Firefox couldn't display those files/streams, but it would notice and could cope, eg. by displaying some informative message instead that lays the blame where it belongs to: the website.

Since FF is still popular enough in certain regions, that it (plus legacy IE versions) could kill EME before it gets popular, except for certain special use cases like Netflix on Chromebooks (where, honestly, a fully custom plugin solution would work just as well).


> by displaying some informative message instead that lays the blame where it belongs to: the website.

Surely the website will detect FF and instead of serving an encrypted stream, display some informative message laying the blame with Mozilla and link to a DRM-enabled browser download.


Of course they're free to do that, like they are now.

So instead of installing a plugin, the user is now expected to install a new browser (with different UI and everything) _and_ a plugin for the DRM implementation. That surely helped the DRM vendors' cause.


Or, the user would see their browser not supporting Netflix, think it's a poor product and which to a 'superior' one.


A browser that refuses to implement EME is an inferior set-top box. Question is if becoming Hollywood's set-top box is really Firefox's (and Mozilla's) mission.
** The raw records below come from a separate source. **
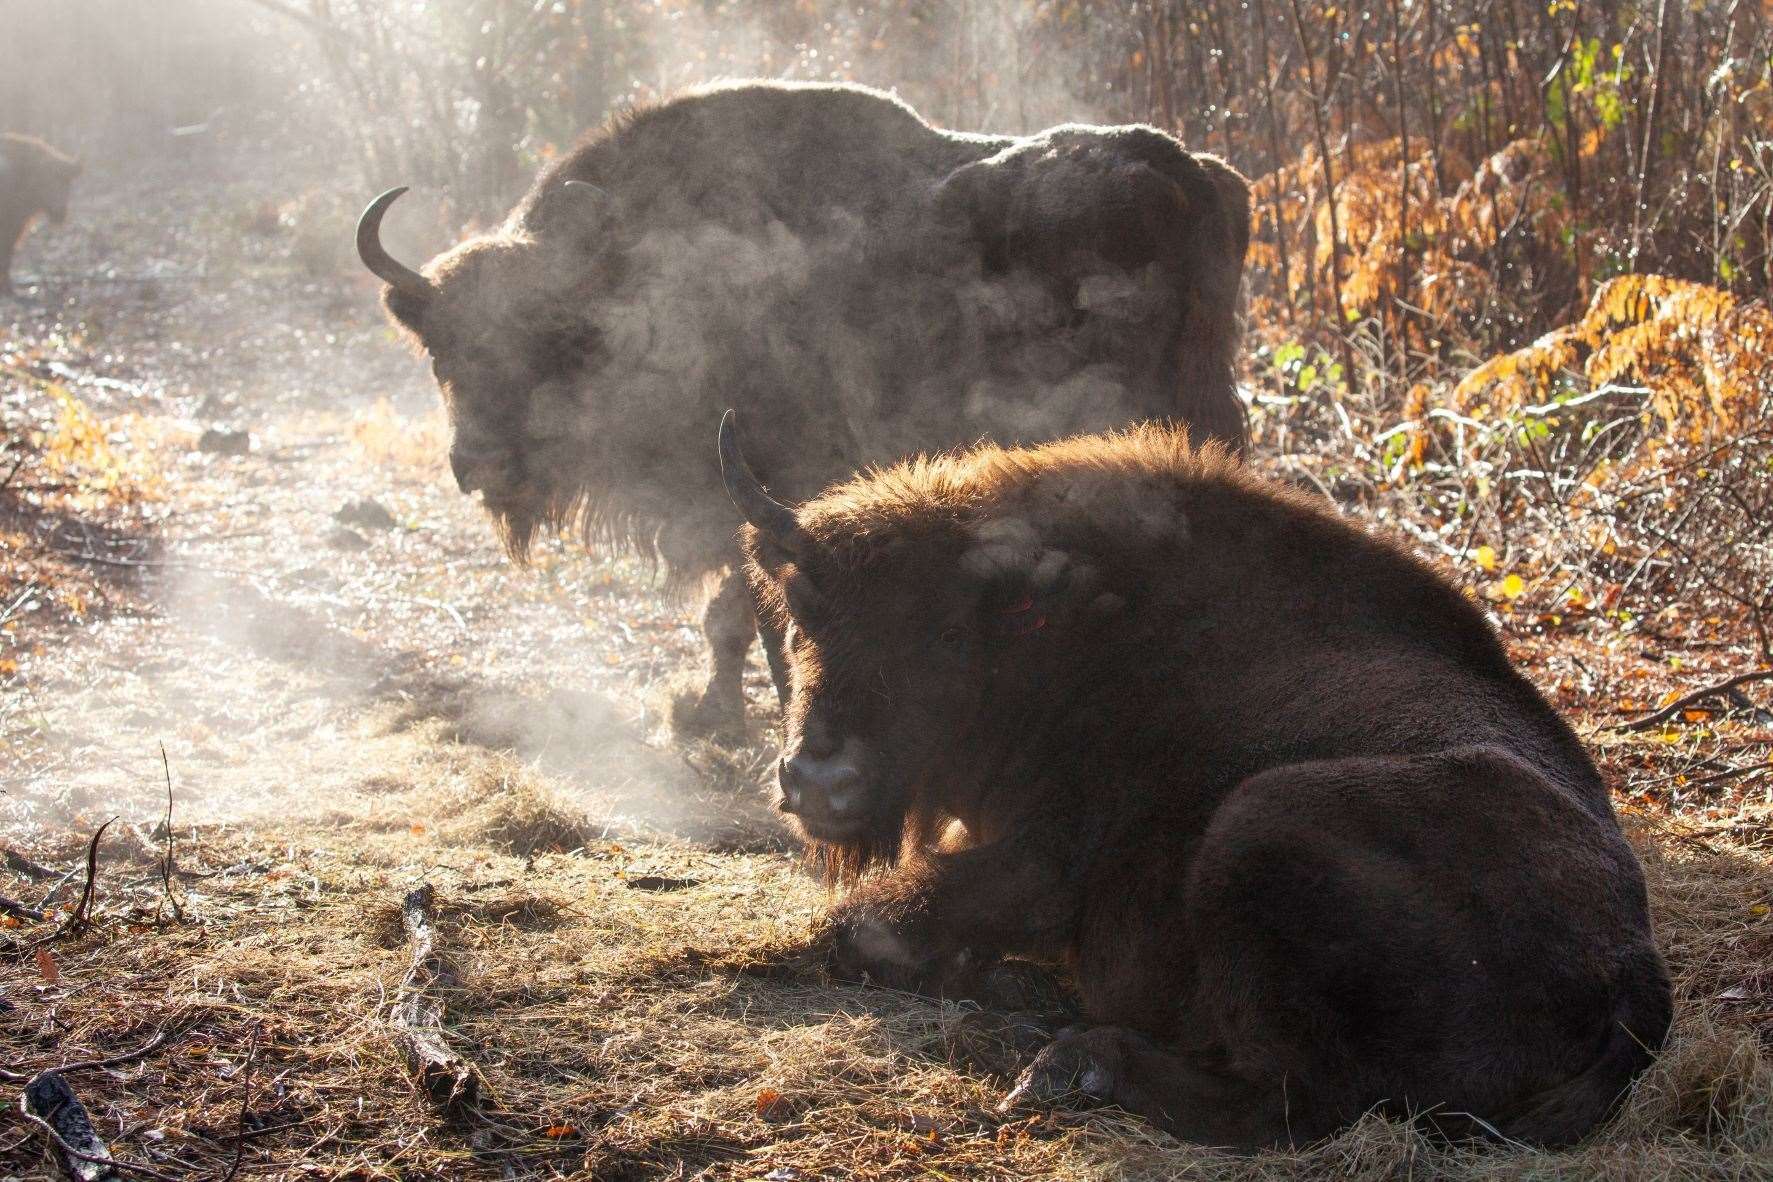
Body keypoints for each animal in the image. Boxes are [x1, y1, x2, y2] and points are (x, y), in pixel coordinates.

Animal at [0, 132, 79, 295]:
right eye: (46, 181)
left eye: (67, 184)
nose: (61, 212)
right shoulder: (12, 226)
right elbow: (6, 255)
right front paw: (9, 290)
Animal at [356, 81, 1248, 740]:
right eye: (441, 352)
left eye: (546, 343)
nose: (478, 463)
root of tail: (1183, 172)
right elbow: (727, 614)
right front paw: (708, 711)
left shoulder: (750, 488)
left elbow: (741, 608)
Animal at [716, 411, 1659, 1148]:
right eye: (802, 616)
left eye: (947, 635)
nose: (818, 779)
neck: (1063, 636)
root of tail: (1632, 965)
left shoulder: (1041, 868)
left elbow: (861, 926)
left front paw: (1011, 990)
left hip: (1258, 823)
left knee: (1297, 1105)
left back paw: (1067, 1061)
Just because a browser implements EME doesn't mean it can still play content. It needs a CDM written for it first. What if that CDM requires an underlying DRM system that only runs on one OS?


They don't have to install a new browser. Most users already have IE on their system and it'll work just fine with no effort at all except clicking on the blue e.


Probably the first one, if the content ever became available.

But don't forget that implementing something like this will have negative consequences as well. By dodging these consequences Mozilla could - at leas in theory - gain an upper hand.